Source extract: Begin

A group with at least $6k$ elements with the property that among any $3k$ of its elements $k$ of them are in $Z(G)$

Question

$\DeclareMathOperator{\ord}{ord}$ Let $(G,\cdot)$ be a finite group with $\ord G \ge 6k$ ($k\in \mathbb{N}$) such that among any $3k$ of its elements there are $k$ elements from $Z(G)$. Prove that $G$ is abelian.
I will present my reasoning for $k\ge 2$.
$\textbf{Lemma:}$ If $(G,\cdot)$ is a non-abelian group with $n$ elements, then $|Z(G)|\le \frac{n}{4}$.
$\textbf{Proof:}$ Let $a\in G\setminus Z(G)$. We have that $C(a)\neq G$. Hence, $C(a)$ is a proper subgroup of $G$.
From Lagrange's theorem it follows that $|C(a)| \le \frac{|G|}{2}$. Since $a\notin Z(G)$ and $a\in C(a)$ we have that $Z(G)\neq C(a)$, so $Z(G)$ is a proper subgroup of $C(a)$.
From Lagrange's theorem we deduce that $|Z(G)|\le \frac{|C(a)|}{2}\le \frac{|G|}{4}$.
Now let's get back to the problem. We will assume that $G$ is not abelian.
Obviously, $\exists t\in \mathbb{N}, t\ge 2$ and $r\in \{0,1,...3k-1\}$ such that $\ord G=3kt+r$.
Suppose that $|G\setminus Z(G)|\ge 3k-1$. Then, $|(G\setminus Z(G)\cup\{e\}|\ge 3k$, so in this set there are $k$ elements from $Z(G)$, which means that there is at least an element from $Z(G)$ in $G \setminus Z(G)$. We have reached a contradiction.

Source extract: End

◆ **Required action a**
Count how many lines of the listing contain the word "match", treating uppercase and lowercase as different, and give only that number.

Exercise inputs: Begin

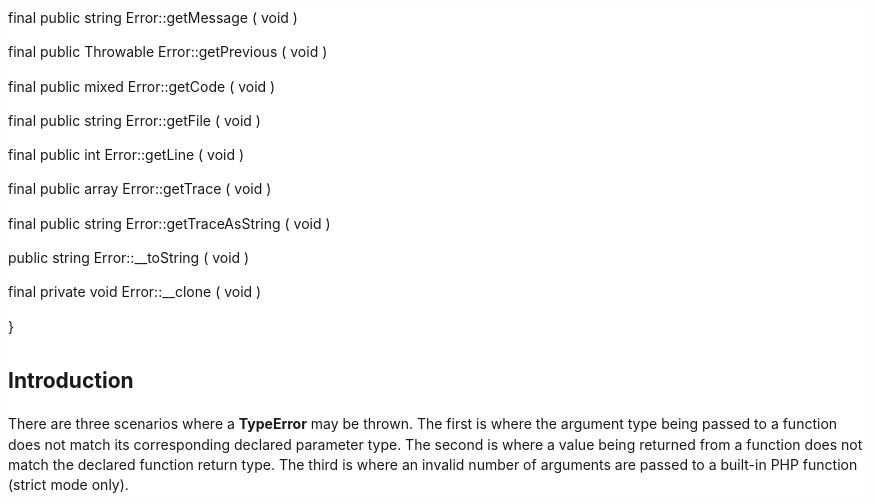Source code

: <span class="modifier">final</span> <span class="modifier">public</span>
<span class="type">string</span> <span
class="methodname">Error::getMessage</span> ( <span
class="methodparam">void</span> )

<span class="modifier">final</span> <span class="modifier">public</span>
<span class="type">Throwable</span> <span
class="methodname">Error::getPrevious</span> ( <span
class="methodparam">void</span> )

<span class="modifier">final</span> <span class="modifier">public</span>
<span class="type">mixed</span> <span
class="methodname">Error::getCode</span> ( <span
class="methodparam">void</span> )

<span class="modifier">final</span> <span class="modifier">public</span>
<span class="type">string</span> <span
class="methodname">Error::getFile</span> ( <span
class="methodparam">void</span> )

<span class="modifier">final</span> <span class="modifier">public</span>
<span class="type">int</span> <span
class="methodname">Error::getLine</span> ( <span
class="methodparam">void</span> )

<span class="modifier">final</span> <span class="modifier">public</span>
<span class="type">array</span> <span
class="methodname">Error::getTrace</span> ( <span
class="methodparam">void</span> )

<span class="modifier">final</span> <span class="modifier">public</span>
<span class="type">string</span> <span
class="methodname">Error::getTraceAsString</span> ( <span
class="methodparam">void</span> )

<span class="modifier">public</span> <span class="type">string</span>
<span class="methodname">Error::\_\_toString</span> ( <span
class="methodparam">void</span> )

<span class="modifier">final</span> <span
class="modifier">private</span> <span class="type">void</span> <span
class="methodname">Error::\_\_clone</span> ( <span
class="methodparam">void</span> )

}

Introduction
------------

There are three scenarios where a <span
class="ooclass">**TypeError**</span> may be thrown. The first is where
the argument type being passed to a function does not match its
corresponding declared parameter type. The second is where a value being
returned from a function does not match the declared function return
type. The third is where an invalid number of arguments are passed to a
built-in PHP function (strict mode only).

Exercise inputs: End

◆ **Required action b**
Return the group theory thread in full, word for word.

◆ **Result a**
2

◆ **Result b**
A group with at least $6k$ elements with the property that among any $3k$ of its elements $k$ of them are in $Z(G)$

Question

$\DeclareMathOperator{\ord}{ord}$ Let $(G,\cdot)$ be a finite group with $\ord G \ge 6k$ ($k\in \mathbb{N}$) such that among any $3k$ of its elements there are $k$ elements from $Z(G)$. Prove that $G$ is abelian.
I will present my reasoning for $k\ge 2$.
$\textbf{Lemma:}$ If $(G,\cdot)$ is a non-abelian group with $n$ elements, then $|Z(G)|\le \frac{n}{4}$.
$\textbf{Proof:}$ Let $a\in G\setminus Z(G)$. We have that $C(a)\neq G$. Hence, $C(a)$ is a proper subgroup of $G$.
From Lagrange's theorem it follows that $|C(a)| \le \frac{|G|}{2}$. Since $a\notin Z(G)$ and $a\in C(a)$ we have that $Z(G)\neq C(a)$, so $Z(G)$ is a proper subgroup of $C(a)$.
From Lagrange's theorem we deduce that $|Z(G)|\le \frac{|C(a)|}{2}\le \frac{|G|}{4}$.
Now let's get back to the problem. We will assume that $G$ is not abelian.
Obviously, $\exists t\in \mathbb{N}, t\ge 2$ and $r\in \{0,1,...3k-1\}$ such that $\ord G=3kt+r$.
Suppose that $|G\setminus Z(G)|\ge 3k-1$. Then, $|(G\setminus Z(G)\cup\{e\}|\ge 3k$, so in this set there are $k$ elements from $Z(G)$, which means that there is at least an element from $Z(G)$ in $G \setminus Z(G)$. We have reached a contradiction.